Governance guidance
1. Move the conversation from innovation to accountable adoption
AI board packs often overemphasize pilots, tools, and efficiency gains. A stronger board briefing explains how AI aligns with strategy, risk appetite, customer outcomes, data obligations, outsourcing controls, and operational resilience.
- Show AI use cases by strategic value, risk level, owner, and control status.
- Identify which AI uses affect customers, regulated processes, sensitive data, or critical operations.
- Separate experimentation from approved, monitored institutional use.
Governance guidance
2. Make control evidence visible to senior management
A board cannot oversee AI through policy statements alone.
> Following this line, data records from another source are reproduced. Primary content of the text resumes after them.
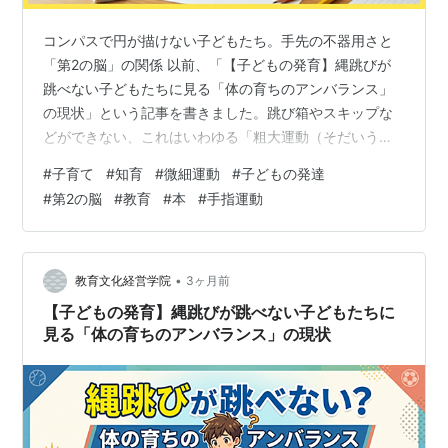
コンパスで円が描けない子どもたち。手先の不器用さと
「第2の脳」の関係 以前、「【子どもの発育】縄跳びが
跳べない子どもたちに見る「体の育ちのアンバランス」
の現状」という記事を書きました。跳び箱やスキップな
どができない、これはいわゆる「粗大運動（そだいうん
どう）」の問題ですね。 今回は、それに続いて手先の運
#
子育て
#
知育
#
微細運動
#
子どもの発達
動、いわゆる「微細運動（びさいうんどう）」について
#
第2の脳
#
教育
#
本
#
手指運動
書いてみたいと思います。 クラスに2〜3人？ 鉛筆を正し
く持てない高校生たち 最近、子どもたちの「指先の不器
用さ」についてよく耳にします。 鉛筆や箸を正しく持て
ないのは、もはや当たり前の風景になってしまっている
•
教育文化経営学院
3ヶ月前
ように感じます。 高校で教鞭をとって…
【子どもの発育】縄跳びが跳べない子どもたちに
見る「体の育ちのアンバランス」の現状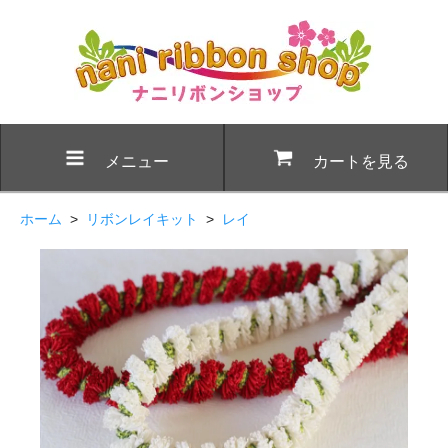
メニュー
カートを見る
ホーム
>
リボンレイキット
>
レイ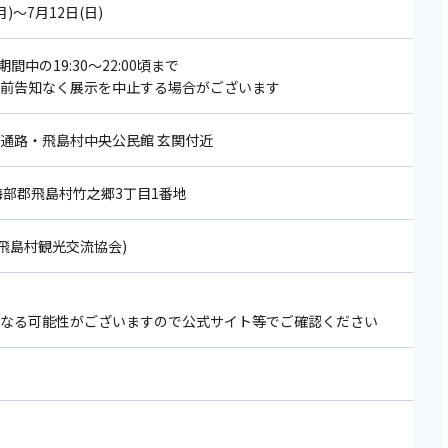
月)～7月12日(日)
中の19:30～22:00頃まで
事前告知なく展示を中止する場合がございます
側通路・飛島村中央公民館 玄関付近
6 海部郡飛島村竹之郷3丁目1番地
62(飛島村観光交流協会)
になる可能性がございますので公式サイト等でご確認ください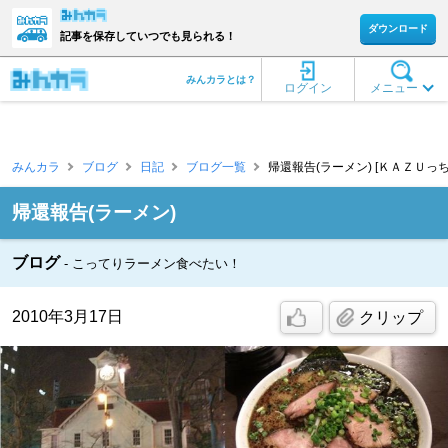
ダウンロード
記事を保存していつでも見られる！
みんカラとは？
ログイン
メニュー
みんカラ
ブログ
日記
ブログ一覧
帰還報告(ラーメン) [ＫＡＺＵっち
帰還報告(ラーメン)
ブログ
こってりラーメン食べたい！
2010年3月17日
クリップ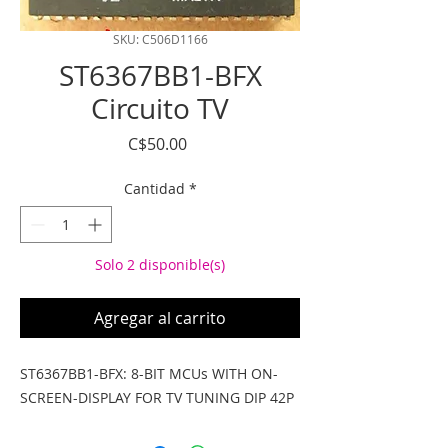
SKU: C506D1166
ST6367BB1-BFX
Circuito TV
Precio
C$50.00
Cantidad
*
Solo 2 disponible(s)
Agregar al carrito
ST6367BB1-BFX: 8-BIT MCUs WITH ON-
SCREEN-DISPLAY FOR TV TUNING DIP 42P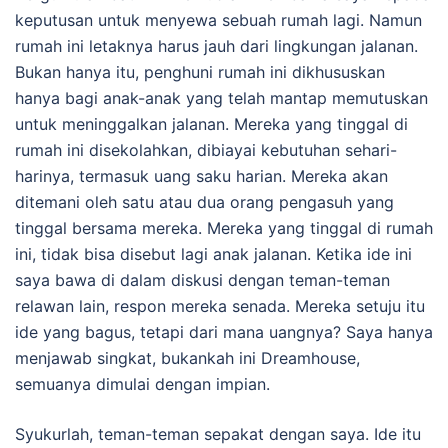
keputusan untuk menyewa sebuah rumah lagi. Namun
rumah ini letaknya harus jauh dari lingkungan jalanan.
Bukan hanya itu, penghuni rumah ini dikhususkan
hanya bagi anak-anak yang telah mantap memutuskan
untuk meninggalkan jalanan. Mereka yang tinggal di
rumah ini disekolahkan, dibiayai kebutuhan sehari-
harinya, termasuk uang saku harian. Mereka akan
ditemani oleh satu atau dua orang pengasuh yang
tinggal bersama mereka. Mereka yang tinggal di rumah
ini, tidak bisa disebut lagi anak jalanan. Ketika ide ini
saya bawa di dalam diskusi dengan teman-teman
relawan lain, respon mereka senada. Mereka setuju itu
ide yang bagus, tetapi dari mana uangnya? Saya hanya
menjawab singkat, bukankah ini Dreamhouse,
semuanya dimulai dengan impian.
Syukurlah, teman-teman sepakat dengan saya. Ide itu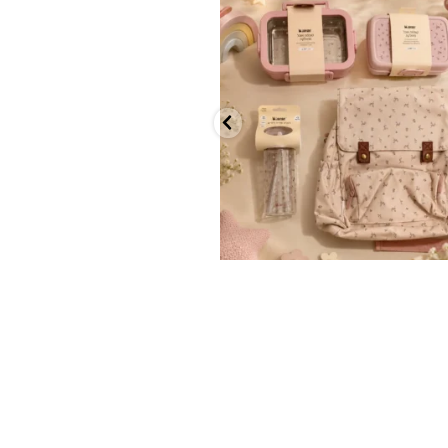
✨ חוזרים למסגרת בסטייל! ✨
...
הקולקציה החדשה
9
4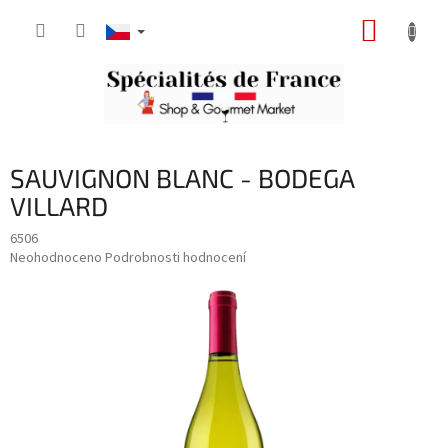
Přejít
NÁKUP
na
obsah
KOŠÍK
SAUVIGNON BLANC - BODEGA
VILLARD
6506
Průměrné
Neohodnoceno
Podrobnosti hodnocení
hodnocení
produktu
je
0,0
z
5
hvězdiček.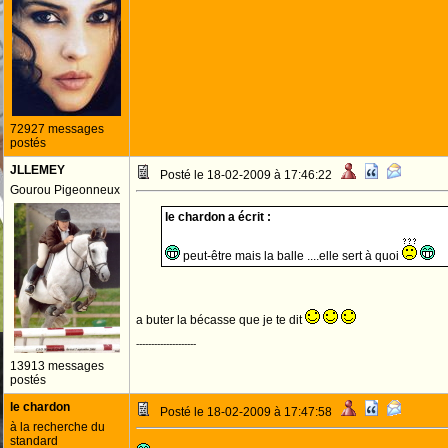
72927 messages
postés
JLLEMEY
Posté le 18-02-2009 à 17:46:22
Gourou Pigeonneux
le chardon a écrit :
peut-être mais la balle ....elle sert à quoi
a buter la bécasse que je te dit
--------------------
13913 messages
postés
le chardon
Posté le 18-02-2009 à 17:47:58
à la recherche du
standard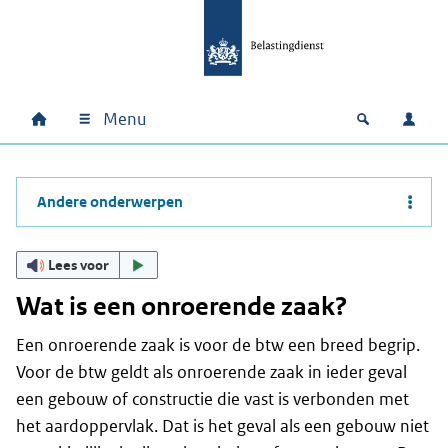
Ga naar hoofdinhoud
Ga direct naar hoofdnavigatie
Ga direct naar footer
Menu
Home
Open zoek
Inlo
Hoofdnavigatie
Andere onderwerpen
Lees voor
Wat is een onroerende zaak?
Een onroerende zaak is voor de btw een breed begrip.
Voor de btw geldt als onroerende zaak in ieder geval
een gebouw of constructie die vast is verbonden met
het aardoppervlak. Dat is het geval als een gebouw niet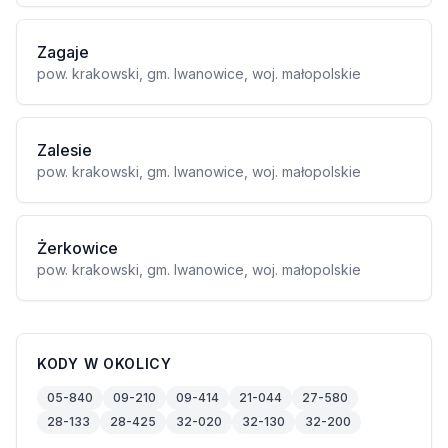
Zagaje
pow. krakowski, gm. Iwanowice, woj. małopolskie
Zalesie
pow. krakowski, gm. Iwanowice, woj. małopolskie
Żerkowice
pow. krakowski, gm. Iwanowice, woj. małopolskie
KODY W OKOLICY
05-840
09-210
09-414
21-044
27-580
28-133
28-425
32-020
32-130
32-200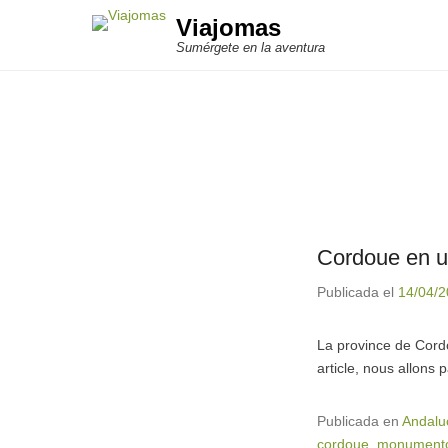
Viajomas
Sumérgete en la aventura
Cordoue en un
Publicada el
14/04/
La province de Cordo
article, nous allons 
Publicada en
Andalu
cordoue
,
monumento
Senior management needs a concise governance dashboard that shows approval status, open risks, vendor dependencies, monitoring results, incidents, exceptions, and overdue remediation.
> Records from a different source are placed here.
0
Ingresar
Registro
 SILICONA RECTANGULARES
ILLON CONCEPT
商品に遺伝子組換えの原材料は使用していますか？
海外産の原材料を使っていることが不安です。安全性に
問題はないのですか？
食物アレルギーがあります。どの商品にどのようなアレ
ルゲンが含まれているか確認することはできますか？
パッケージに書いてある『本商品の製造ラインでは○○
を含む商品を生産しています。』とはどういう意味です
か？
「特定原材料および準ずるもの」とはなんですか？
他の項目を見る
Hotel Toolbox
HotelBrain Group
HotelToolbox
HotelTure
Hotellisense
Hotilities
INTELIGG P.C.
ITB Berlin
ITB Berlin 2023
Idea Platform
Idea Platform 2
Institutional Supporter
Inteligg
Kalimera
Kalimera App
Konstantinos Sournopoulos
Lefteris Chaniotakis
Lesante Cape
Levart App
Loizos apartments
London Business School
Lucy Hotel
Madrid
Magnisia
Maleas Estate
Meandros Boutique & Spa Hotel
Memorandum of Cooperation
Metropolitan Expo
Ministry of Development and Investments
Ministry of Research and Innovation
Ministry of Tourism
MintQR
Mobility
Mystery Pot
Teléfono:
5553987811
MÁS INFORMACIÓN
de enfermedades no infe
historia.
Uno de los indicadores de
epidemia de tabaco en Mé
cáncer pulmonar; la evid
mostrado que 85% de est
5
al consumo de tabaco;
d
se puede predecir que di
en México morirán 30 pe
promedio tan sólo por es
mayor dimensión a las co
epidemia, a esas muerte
- Define regular AI governance reporting for committees and accountable executives.
- Track material use cases, risk ratings, control owners, and outstanding actions.
- Use consistent escalation criteria for high-risk AI, GenAI misuse, and vendor changes.
Governance guidance
3. Integrate AI governance into existing frameworks
AI governance becomes more durable when it connects to established structures: enterprise risk management, model risk, outsourcing, cyber security, privacy, conduct, data governance, and internal audit. This avoids a parallel framework that looks good on paper but is not used in decisions.
- Map AI requirements to existing policies and committees.
- Clarify when model-risk, outsourcing, cyber, privacy, compliance, and legal review are required.
- Ensure audit and second-line functions can challenge AI governance evidence.
Governance guidance
4. Ask better questions before approving scale
The board and senior management should be able to challenge whether proposed AI expansion is supported by clear ownership, reliable data, explainability appropriate to the use, vendor accountability, human oversight, monitoring, and employee training.
- Require clear go/no-go criteria for material AI use cases.
- Confirm how customers, staff, and regulators would be affected by failure or misuse.
- Review whether human oversight is meaningful, documented, and assigned.